Daniel ha 59 anni. Ė vedovo senza figli. Per una vita ha fatto il carpentiere molto apprezzato. Quando lo conosciamo ha da poco avuto un problema al cuore e per i medici non è più idoneo al lavoro. E qui cominciano i guai perché Daniel per poter ottenere il sussidio cui ha diritto inizia un viaggio in un mondo a lui completamente sconosciuto fatto di computer, codici, call center, piattaforme digitali, password… dove la persona viene di fatto annullata e diventa una pratica e un carteggio. Un mondo che lo stesso Daniel definisce “di topi e di freccette” (i mouse e puntatori del computer) nel quale lui, abituato e cresciuto dove bastava la parola data e una stretta di mano, è spaesato, confuso. Non capisce e non tollera questo modo frenetico e freddo di trattare le persone. Loach segue Daniel in questo allucinante viaggio burocratico e come in tutti viaggi incontra persone, ascolta storie. Non riesce a stare indifferente a tutto ciò che vedere e a chi incontra. Come quando conosce Katie, una ragazza con due figli a carico. La ragazza è letteralmente alla fame e i figli con le scarpe rotte e Daniel - probabilmente vedendo in lei la figlia che non ha mai avuto - l’aiuta.
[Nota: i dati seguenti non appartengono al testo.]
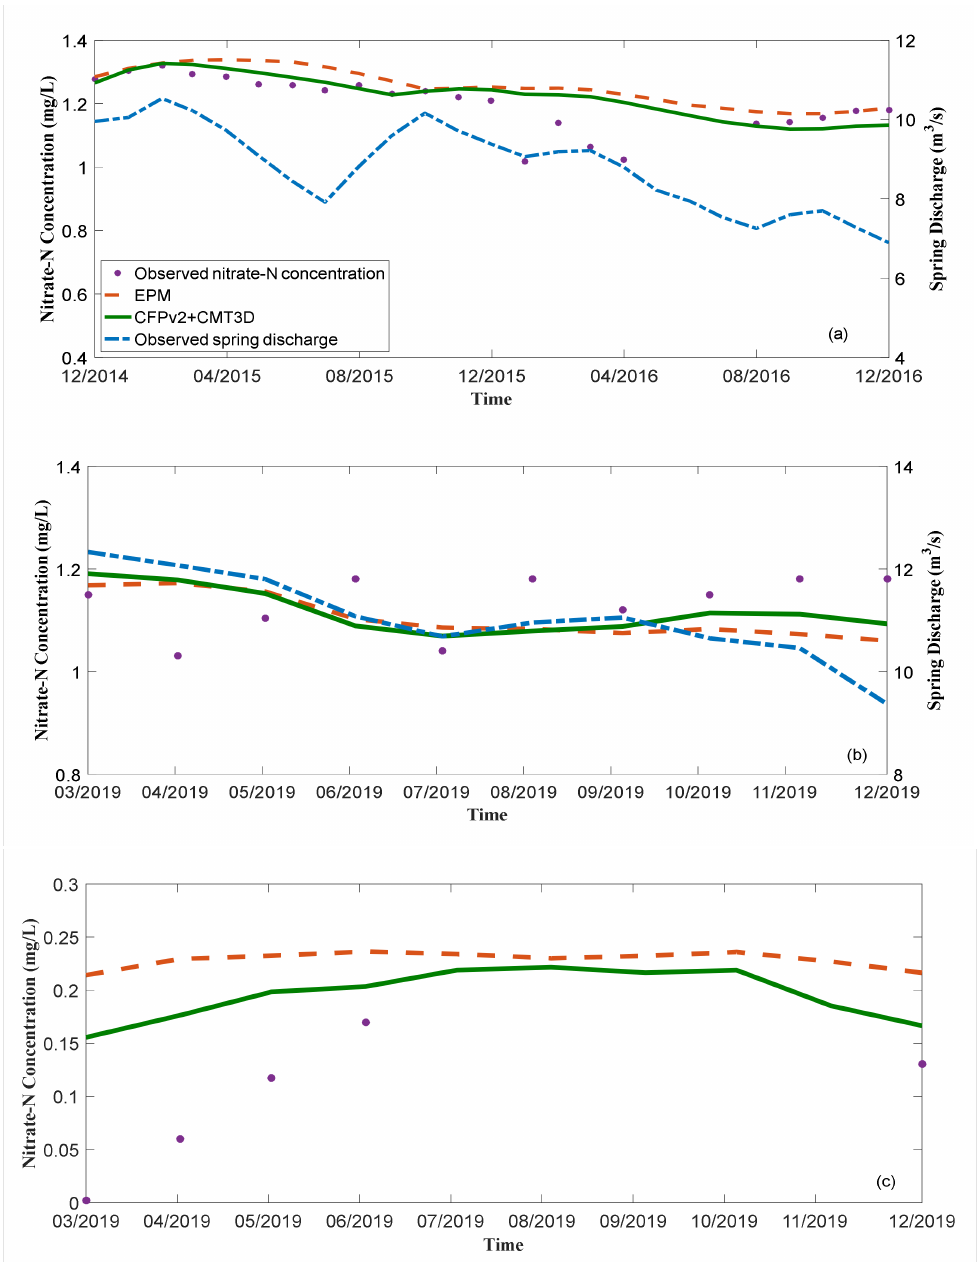
Figure 9. Simulated nitrate concentration in the discharge of Silver Springs for the periods ( a ) January 2014–December 2016 and ( b ) March 2019–December 2019; ( c ) simulated nitrate con- centration in a monitoring well (new drilled well shown in Figure 1c) in City of Ocala, FL, USA. December 2014–December 2015 and January 2016–December 2016 are the calibration and validation periods for the transport model, respectively. Nitrate concentrations were both sampled at the discharge of Silver Sprigs main vent and the new drilled well (shown in Figure 1c) from March 2019–December 2019 to investigate the effects of conduit flow to model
Il paradosso di uno Stato, un welfare che anziché aiutarti ti spinge verso una maggiore povertà e illegalità, è ben rappresentato dai due ragazzi che aiutano Daniel col pc. Questi pur di non di non lavorare per un misero salario preferiscono gestire un mercato illegale di scarpe da ginnastica per di più false e taroccate.

Un film che non ha un lieto fine, ma Daniel lascerà un segno. Lascerà anche un grido di dolore che Katie leggerà a fine film: “Non sono un cliente, né un consumatore, né un utente, non sono un lavativo, un parassita, né un mendicante, né un ladro, non sono un numero di previdenza sociale, né un puntino su uno schermo. Ho pagato il dovuto, mai un centesimo di meno, orgoglioso di farlo. Non chino mai la testa, ma guardo il prossimo negli occhi e lo aiuto quando posso. Non accetto e non chiedo elemosina. Mi chiamo Daniel Blake, sono un uomo e non un cane; come tale esigo i miei diritti, esigo di essere trattato con rispetto. Io, Daniel Blake, sono un cittadino. Niente di più e niente di meno. (Daniel Blake)”

Da segnalare che alcuni attori del cast sono veri ex impiegati dei Job Centers, che si sono licenziati pur di non far pagare, ai loro utenti, le sanzioni cui erano obbligati per legge a dare.